Note: If you receive a warning from your firewall or other security programs regarding OTC attempting to contact the internet, please allow it to do so.



UPDATING WINDOWS AND INTERNET EXPLORER

IMPORTANT: You Need to Update Windows and Internet Explorer to protect your computer from the malware that is around on the Internet. Please go to the windows update site (http://windowsupdate.microsoft.com/) to get the critical updates.

If you are running Microsoft Office, or any portion thereof, go to the Microsoft's Office Update site and make sure you have at least all the critical updates installed (Free) Microsoft Office Update.


Make your Internet Explorer more secure

This can be done by following these simple instructions:
From within Internet Explorer click on the Tools menu and then click on Options.
Click once on the Security tab
Click once on the Internet icon so it becomes highlighted.
Click once on the Custom Level button.
Change the Download signed ActiveX controls to Prompt
Change the Download unsigned ActiveX controls to Disable
Change the Initialize and script ActiveX controls not marked as safe to Disable
Change the Installation of desktop items to Prompt
Change the Launching programs and files in an IFRAME to Prompt
Change the Navigate sub-frames across different domains to Prompt
When all these settings have been made, click on the OK button.
If it prompts you as to whether or not you want to save the settings, press the Yes button.
Next press the Apply button and then the OK to exit the Internet Properties page.



The following are recommended third party programs that are designed to keep your computer clean. A link as well as a brief description is included with each item.


hosts file:
Every version of windows has a hosts file as part of them. In a very basic sense, they are used to locate webpages. We can customize a hosts file so that it blocks certain webpages. However, it can slow down certain computers. This is why using a hosts file is optional!!
Download it here (http://www.mvps.org/winhelp2002/hosts.htm). Make sure you read the instructions on how to install the hosts file. There is a good tutorial here (http://www.bleepingcomputer.com/forums/tutorial51.html)
If you decide to download the hosts file, the slowdown problems can usually be avoided by following these steps:
Click the start button (at the lower left hand corner of your screen) Click run In the dialog box, type services.msc hit enter, then locate dns client Highlight it, then double-click it. On the dropdown box, change the setting from automatic to manual. Click ok



Just a final reminder for you. I am trying to stress these two points.
UPDATE UPDATE UPDATE!!! Make sure you do this about every 1-2 weeks.
Make sure all of your security programs are up to date.
Visit Microsoft's Windows Update Site Frequently - It is important that you visit http://www.windowsupdate.com regularly. This will ensure your computer has always the latest security updates available installed on your computer. If there are new updates to install, install them immediately, reboot your computer, and revisit the site until there are no more critical updates.

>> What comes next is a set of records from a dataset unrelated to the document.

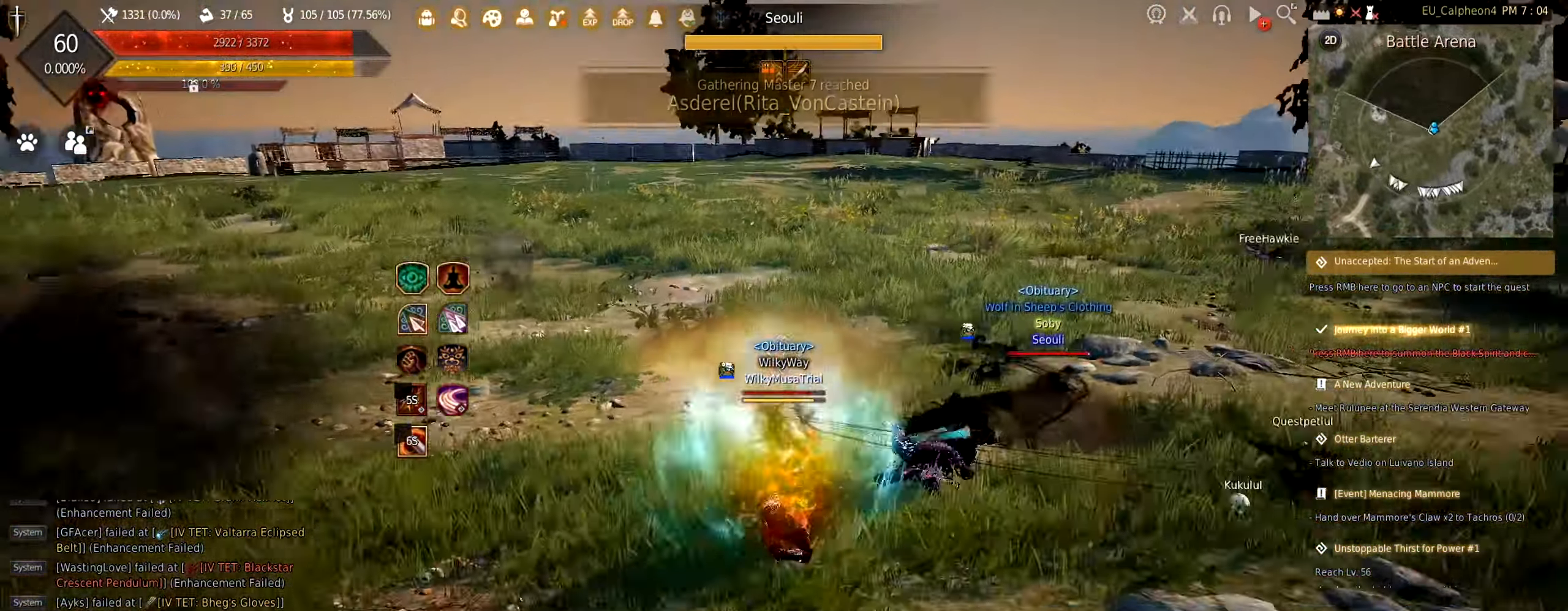
{"keys": ["shift"], "mouse": [], "events": [[133, "s", "up"], [350, "shift", "down"], [383, "mouse_right", "down"], [500, "mouse_right", "up"]]}
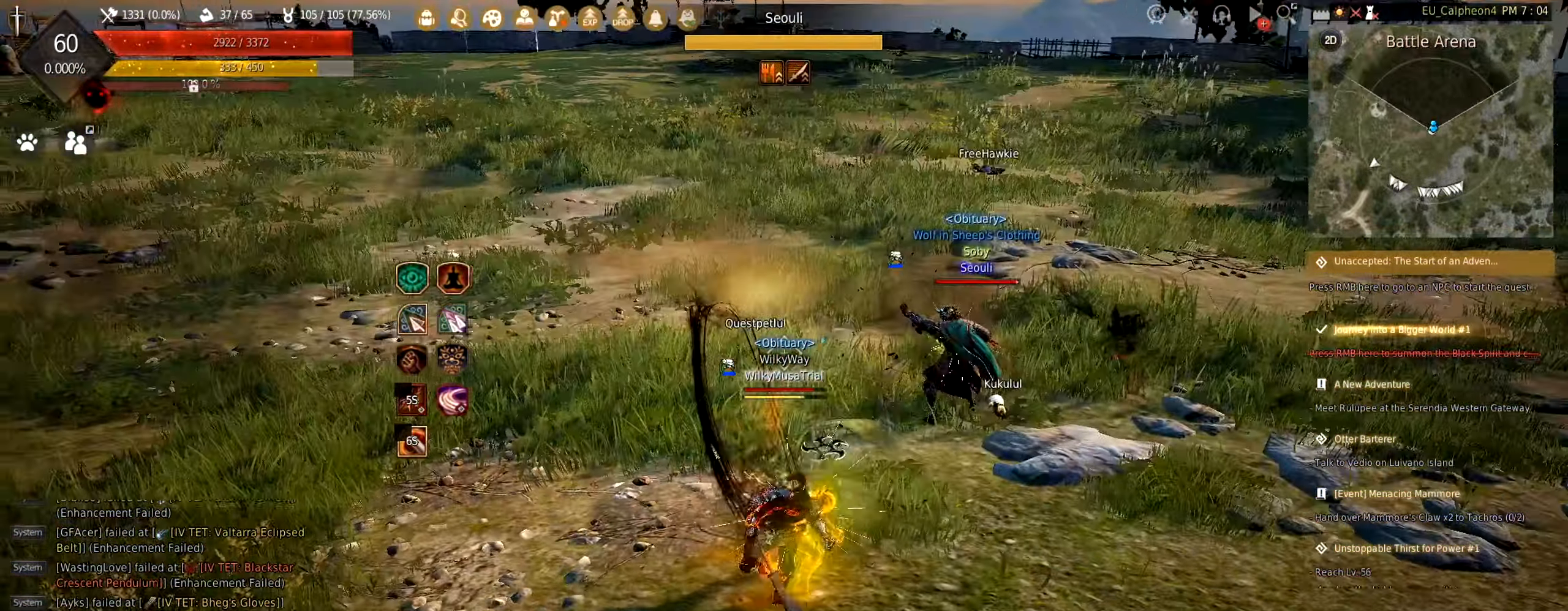
{"keys": ["s"], "mouse": [], "events": [[33, "shift", "up"], [183, "d", "down"], [484, "d", "up"], [484, "s", "down"]]}
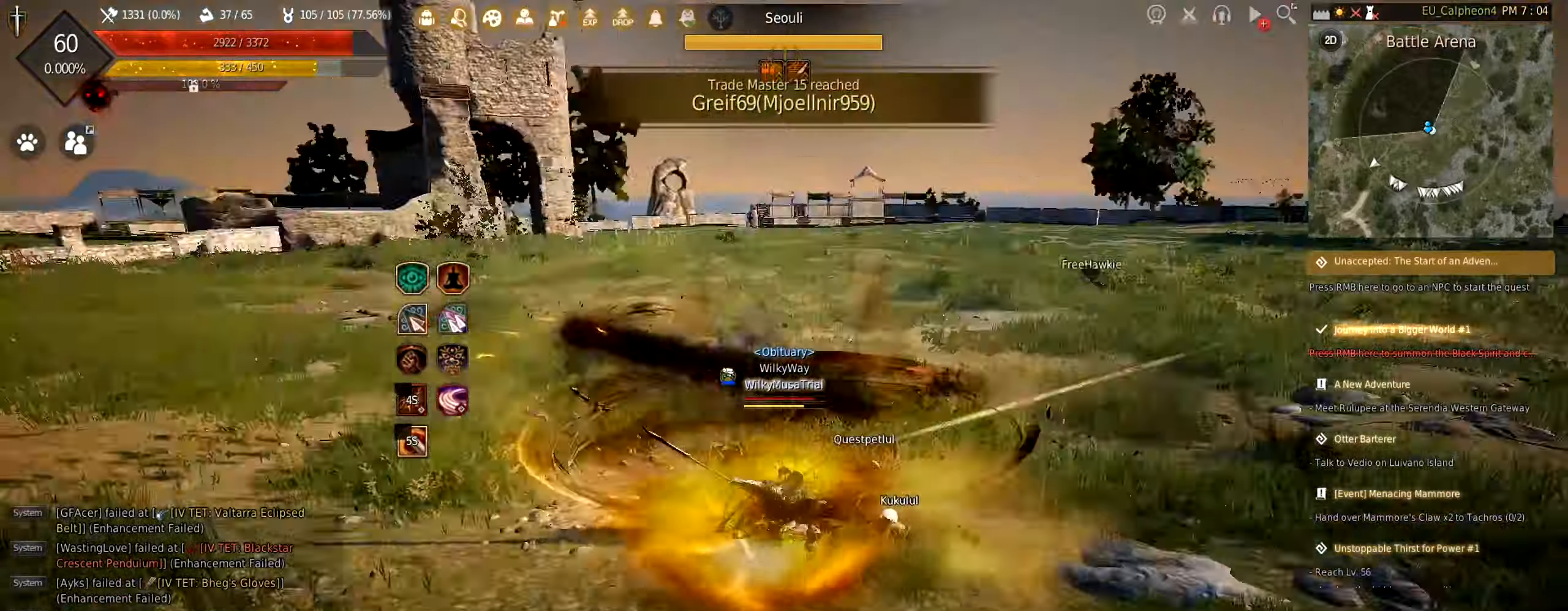
{"keys": ["d"], "mouse": ["left"], "events": [[17, "mouse_right", "down"], [250, "mouse_right", "up"], [400, "s", "up"], [434, "d", "down"], [500, "mouse_left", "down"]]}
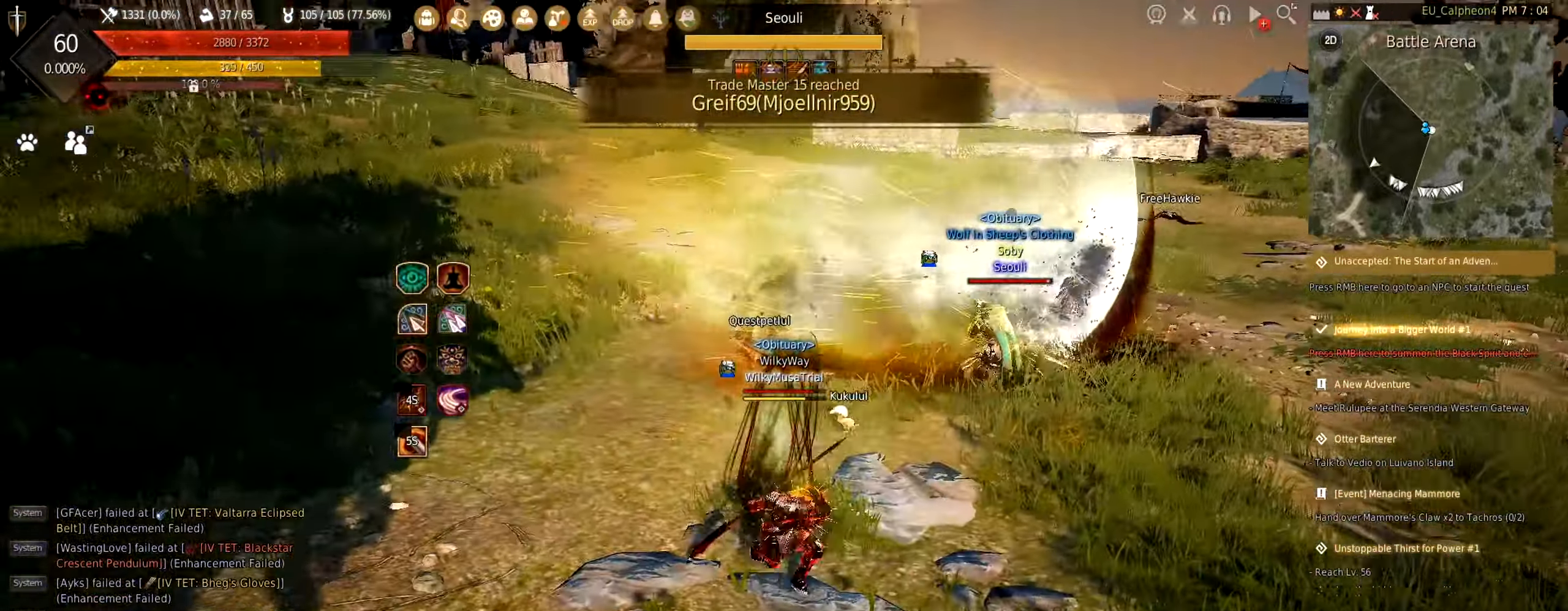
{"keys": ["shift"], "mouse": ["left"], "events": [[217, "mouse_left", "up"], [250, "d", "up"], [484, "shift", "down"], [500, "mouse_left", "down"]]}
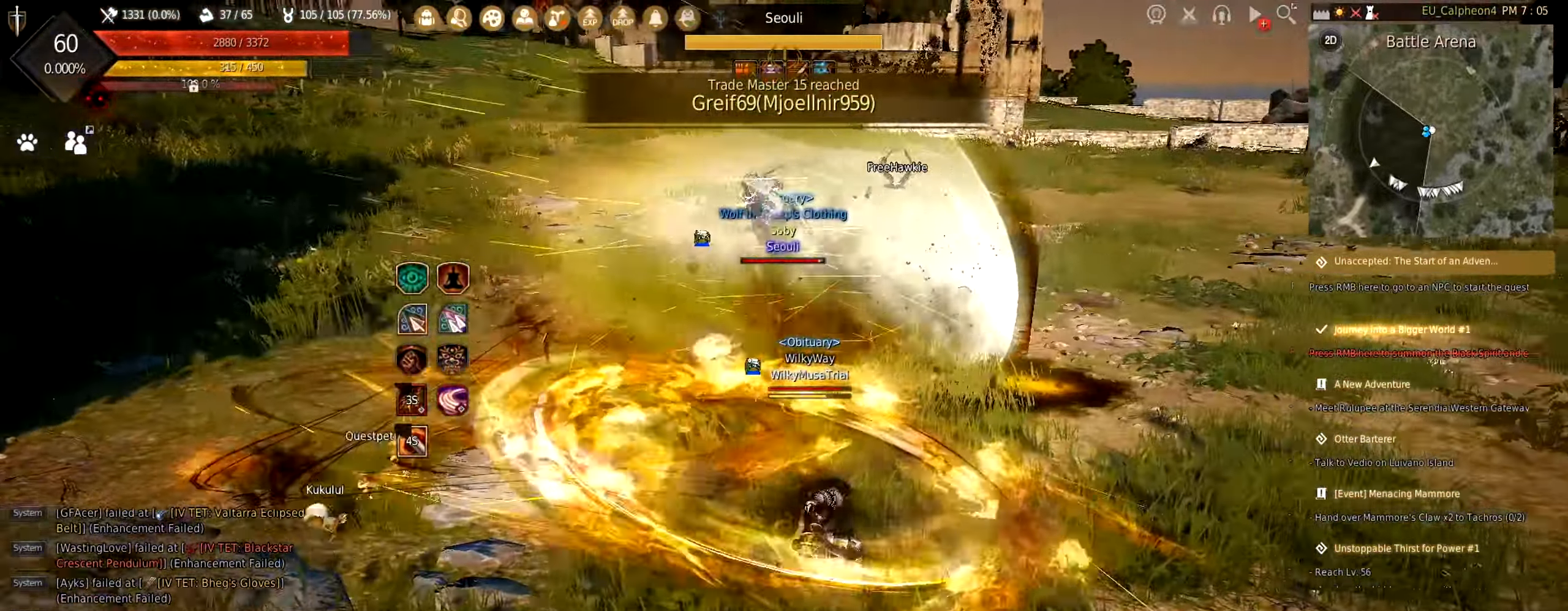
{"keys": ["shift"], "mouse": ["left"], "events": []}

Once again, please post and tell me how things are going with your system... problems etc.

Have a great day,
Blade :cool:

Blade, all is looking great. I don't see any residual issues. Thanks so much for your help, it is greatly appreciated. I will recommend this forum to friends and will bookmark it if I run into issues in the future.

Again, many many thx. I thought I was looking at a reinstall.

Since this issue appears to be resolved ... this Topic has been closed. Glad I could help. :)

Note:If it has been four days or more since your last post, and the helper assisting you posted a response to that post to which you did not reply, your topic will not be reopened. At that point, if you still require help, please start a new topic and include a fresh HijackThis log and a link to your previous thread.

If it has been less than four days since your last response and you need the thread re-opened, please send me or MOD a private message (pm). A valid, working link to the closed topic is required.